═══ TEXT BLOCK ═══
In Durham, we’ve inverted logic. And the inversion is leading to a worse city. How does it work? We’re told that adding housing displaces people, and that restricting housing somehow protects renters. Both claims are empirically false, but that’s the discourse we’re stuck in—and the broad acceptance of these inversions functionally means that no new housing will rise along this extraordinary corridor.
That’s a huge loss.
To understand what could have been, just look at Atlanta’s BeltLine: it took the ass end of abandoned industrial buildings and turned them into some of the South’s best urban development. It’s created thousands of new homes, new life, and a clear civic identity. It funded massive parks with district stormwater treatment, which they could afford thanks to new tax revenue from the dense, greenway-oriented development. It’s so successful that they’re now planning to add rail transit to it (which I think is a bad idea, but that’s another story).
After advocating for bike routes, incremental housing, and city action, I don’t see much hope for greenway-oriented development (GOD) in Durham. For those interested in understanding the potential of GOD, check out the series done by Southern Urbanism fellow Sonia Birla.
═══ STUDY MATERIAL ═══
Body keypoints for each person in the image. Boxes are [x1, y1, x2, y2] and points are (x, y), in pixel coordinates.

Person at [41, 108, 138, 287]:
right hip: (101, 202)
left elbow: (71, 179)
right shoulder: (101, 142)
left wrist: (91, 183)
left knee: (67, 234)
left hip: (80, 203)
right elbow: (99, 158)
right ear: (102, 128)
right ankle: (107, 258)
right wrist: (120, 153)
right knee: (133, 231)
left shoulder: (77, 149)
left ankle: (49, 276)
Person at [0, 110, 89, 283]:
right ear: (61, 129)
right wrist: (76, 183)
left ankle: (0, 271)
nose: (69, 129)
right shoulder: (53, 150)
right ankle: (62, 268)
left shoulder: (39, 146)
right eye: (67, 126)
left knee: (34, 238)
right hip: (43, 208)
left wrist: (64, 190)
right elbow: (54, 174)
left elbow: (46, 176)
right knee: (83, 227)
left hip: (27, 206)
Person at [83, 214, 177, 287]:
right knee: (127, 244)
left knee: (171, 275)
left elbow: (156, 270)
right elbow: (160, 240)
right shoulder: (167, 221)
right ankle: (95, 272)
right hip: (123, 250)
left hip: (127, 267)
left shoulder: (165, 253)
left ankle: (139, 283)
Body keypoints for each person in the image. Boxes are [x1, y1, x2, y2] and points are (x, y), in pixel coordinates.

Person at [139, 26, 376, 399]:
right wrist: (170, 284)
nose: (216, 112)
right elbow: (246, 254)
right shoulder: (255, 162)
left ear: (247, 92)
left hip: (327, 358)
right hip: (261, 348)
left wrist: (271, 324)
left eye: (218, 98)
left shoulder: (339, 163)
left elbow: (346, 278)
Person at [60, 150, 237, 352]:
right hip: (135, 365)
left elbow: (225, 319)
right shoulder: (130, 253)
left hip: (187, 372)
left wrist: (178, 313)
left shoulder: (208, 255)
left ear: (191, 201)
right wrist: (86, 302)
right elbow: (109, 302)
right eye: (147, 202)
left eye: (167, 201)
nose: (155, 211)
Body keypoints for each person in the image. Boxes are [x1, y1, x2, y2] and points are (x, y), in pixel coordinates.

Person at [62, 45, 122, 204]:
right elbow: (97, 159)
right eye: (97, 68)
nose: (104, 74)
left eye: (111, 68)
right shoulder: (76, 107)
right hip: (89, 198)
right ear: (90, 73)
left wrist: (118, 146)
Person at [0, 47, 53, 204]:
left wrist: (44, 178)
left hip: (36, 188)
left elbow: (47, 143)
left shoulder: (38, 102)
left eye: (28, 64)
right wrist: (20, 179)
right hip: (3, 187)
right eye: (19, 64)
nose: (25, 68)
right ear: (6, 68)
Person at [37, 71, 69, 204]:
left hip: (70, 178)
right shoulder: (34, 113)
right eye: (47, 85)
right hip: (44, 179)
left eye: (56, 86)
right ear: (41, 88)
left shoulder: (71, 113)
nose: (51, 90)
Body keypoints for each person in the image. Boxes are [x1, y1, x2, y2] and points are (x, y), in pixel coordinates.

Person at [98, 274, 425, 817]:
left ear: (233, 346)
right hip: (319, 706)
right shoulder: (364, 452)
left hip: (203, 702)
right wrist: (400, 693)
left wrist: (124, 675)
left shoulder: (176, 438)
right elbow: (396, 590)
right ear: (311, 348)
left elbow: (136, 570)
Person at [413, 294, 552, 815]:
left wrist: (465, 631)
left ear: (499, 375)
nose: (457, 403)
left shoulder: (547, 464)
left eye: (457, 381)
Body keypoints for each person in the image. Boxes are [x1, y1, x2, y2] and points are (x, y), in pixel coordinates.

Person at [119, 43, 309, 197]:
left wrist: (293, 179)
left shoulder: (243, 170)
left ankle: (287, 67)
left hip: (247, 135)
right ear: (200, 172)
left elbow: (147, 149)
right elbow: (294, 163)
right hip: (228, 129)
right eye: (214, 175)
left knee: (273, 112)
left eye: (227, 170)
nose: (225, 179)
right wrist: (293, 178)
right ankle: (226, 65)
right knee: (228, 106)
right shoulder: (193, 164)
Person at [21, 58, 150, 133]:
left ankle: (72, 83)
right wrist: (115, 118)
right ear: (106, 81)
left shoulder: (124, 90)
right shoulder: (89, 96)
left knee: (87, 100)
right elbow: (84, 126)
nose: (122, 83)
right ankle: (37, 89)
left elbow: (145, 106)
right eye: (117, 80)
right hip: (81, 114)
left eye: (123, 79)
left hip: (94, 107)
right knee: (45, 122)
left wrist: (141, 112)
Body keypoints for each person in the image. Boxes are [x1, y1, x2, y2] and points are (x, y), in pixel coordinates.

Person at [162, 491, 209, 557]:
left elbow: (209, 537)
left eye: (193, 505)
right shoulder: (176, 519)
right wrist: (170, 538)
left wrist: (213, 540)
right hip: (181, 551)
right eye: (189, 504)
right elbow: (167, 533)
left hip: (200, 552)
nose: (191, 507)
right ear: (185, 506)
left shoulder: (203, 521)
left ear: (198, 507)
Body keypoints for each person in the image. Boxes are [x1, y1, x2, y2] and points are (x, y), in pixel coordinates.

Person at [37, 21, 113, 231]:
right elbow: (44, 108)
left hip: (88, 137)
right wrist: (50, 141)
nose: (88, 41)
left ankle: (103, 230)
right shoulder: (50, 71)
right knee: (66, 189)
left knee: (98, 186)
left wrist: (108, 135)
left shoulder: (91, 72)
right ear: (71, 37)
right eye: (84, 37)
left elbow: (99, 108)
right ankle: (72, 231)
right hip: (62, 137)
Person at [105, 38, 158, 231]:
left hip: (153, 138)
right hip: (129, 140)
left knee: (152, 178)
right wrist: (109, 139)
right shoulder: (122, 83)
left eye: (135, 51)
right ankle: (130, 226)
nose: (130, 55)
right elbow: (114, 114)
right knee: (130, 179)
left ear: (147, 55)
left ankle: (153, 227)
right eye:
═══
PROBLEMS TO WORK ON
(1) Using the passage on Durham housing, decide whether each statement agrees with it: (a) The author supports adding rail transit to the BeltLine. (b) The BeltLine paid for parks that include district stormwater treatment. (c) The author regards the claim that adding housing displaces people as empirically sound. For each, answer yes or no and quote the words that settle it.
(2) Continue the passage on Durham housing, beginning right after its final sentence.

ANSWER LIST
(1)
(a) No: "which I think is a bad idea"
(b) Yes: "It funded massive parks with district stormwater treatment"
(c) No: "Both claims are empirically false"

(2)
I AM STILL DREAMING
I am still stuck imagining what could have been: The American Tobacco Trail lined with pocket neighborhoods. And what could be: The Roxboro Rail Trail hosting Copenhagen-style courtyard cohousing. And a holy grail: An East Coast Greenway with little hospitality villages every 50 miles or so, hosting through-cyclists on their way from Key West to Canada with curated local experiences along the way.

But I’ve come to accept that my city isn’t built to think this way. People like me can design, propose, even build these places—but we’ll always be marching uphill against the forever war on some common noun.
In this world, transit and housing are destined to be separated. And housing is bound to be reduced, expensive, and disconnected.
Still, Durham deserves better—and maybe, just maybe, this trail will prove me wrong.
Here’s to the hope.






“ It’s so successful that they’re now planning to add rail transit to it (which I think is a bad idea, but that’s another story).”
Love your work, a bit surprised by this aside. The corridor has *always* been visioned, planned, legislated(the Beltline overlay is the first region in Atlanta to to have no parking minimums), and designed (the ~30’ ROW was proactively purchased and now sits vacant, adjacent to the Beltline) as a greenway transit corridor. Further, in 2016 Atlantans voted for a specialized sales tax for transit expansion (MoreMARTA, includes close to a dozen projects including the nearly completed Atlanta’s first BRT which connects Downtown to the Beltline) and separately, years later, adjacent neighborhoods overwhelmingly reaffirmed their support for the Beltline transit. I’d love to understand your stance here.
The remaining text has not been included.